Ondemand seems to be processing the form.yml.erb for every interactive app we have, even if the user isn’t using them.
For example, I have a piece of code in some of our applications forms that grabs all the partitions available for the user, and populates a form field with that data. If I am tailing the nginx error.log for that PUN, I will see the execve call on every one of those applications without doing anything.
It looks like everything in OOD causes this parse to happen. Logging into the dashboard, using the file app, every link clicked will cause these to trigger.
This is a big issue:
As our list of applications gets bigger, even single calls in each one that would not be taxing to the system, now cause delays.
Because these are compiled/parsed no matter what page you are on, if you have an application with ruby code that is broken, ALL of OOD is now broken, as that code is executed and causes failures no matter what part of the application you are using.
This affects our production environment from a users sandbox. Any user that has something in their sandbox that is broken like this, will cause that user to no longer be able to access the OOD application until it is fixed.
Generally speaking - yes. But in this case, there’s already a ticket for the same.
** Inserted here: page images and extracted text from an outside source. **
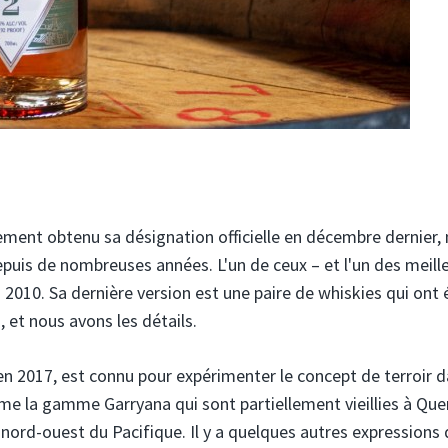
ement obtenu sa désignation officielle en décembre dernier, 
depuis de nombreuses années. L'un de ceux – et l'un des meill
n 2010. Sa dernière version est une paire de whiskies qui ont 
n, et nous avons les détails.
en 2017, est connu pour expérimenter le concept de terroir d
me la gamme Garryana qui sont partiellement vieillies à Que
 nord-ouest du Pacifique. Il y a quelques autres expressions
We know it’s an issue, just no work has been put into it yet, though I’d like to remedy that. You’re right in that it should work easily and simply and not break every app when one app fails to render.
Thank you for the link to the issue. I for one had made the assumption that the manifest.yml was the only thing read/processed unless you specifically were launching that application. My personal suggestion would be something along this line as a fix.
I understand that there is a lot more implication to that fix than just making it happen, but it does seem the easiest for sites to adjust their current applications to, as they would only have to verify their manifest.yml is present and formatted correctly. As a transition OOD might try to use the manifest.yml if it exists and only parse the rest of the directory (form.yml.erb, etc… ) if the manifest is unreadable.
Our site was prepping to move from our internal staging to production for user access at the end of Sept. but this issue is starting to already causing slow downs with 8 applications and a couple users due to some custom attribute data generated in the applications form.yml.erb files. As an example, we are doing something similar to Use a Local Dynamic List — Open OnDemand 1.3.0 documentation to generate partition/queue drop downs for the forms. I noticed in the newer documentation this section was changed to reflect calling local/global static lists, which defeats the purpose of displaying only a list of the partitions the logged in user has access to.
If you have suggestions for work-arounds in the meantime until OOD can resolve this issue I would gladly look into them. Currently I am looking at offloading all the dynamic generation from the form.yml.erb to form.js, but I am not sure if the form.js is processed at the same times the form.yml.erb would be, which would just move the problem from one file, to another.
If you have suggestions for work-arounds in the meantime until OOD can resolve this issue I would gladly look into them. Currently I am looking at offloading all the dynamic generation from the form.yml.erb to form.js, but I am not sure if the form.js is processed at the same times the form.yml.erb would be, which would just move the problem from one file, to another.
Since the javascript is run on the client-side I don’t think this will help me overcome my current issues. I will open a new discourse topic for suggestions.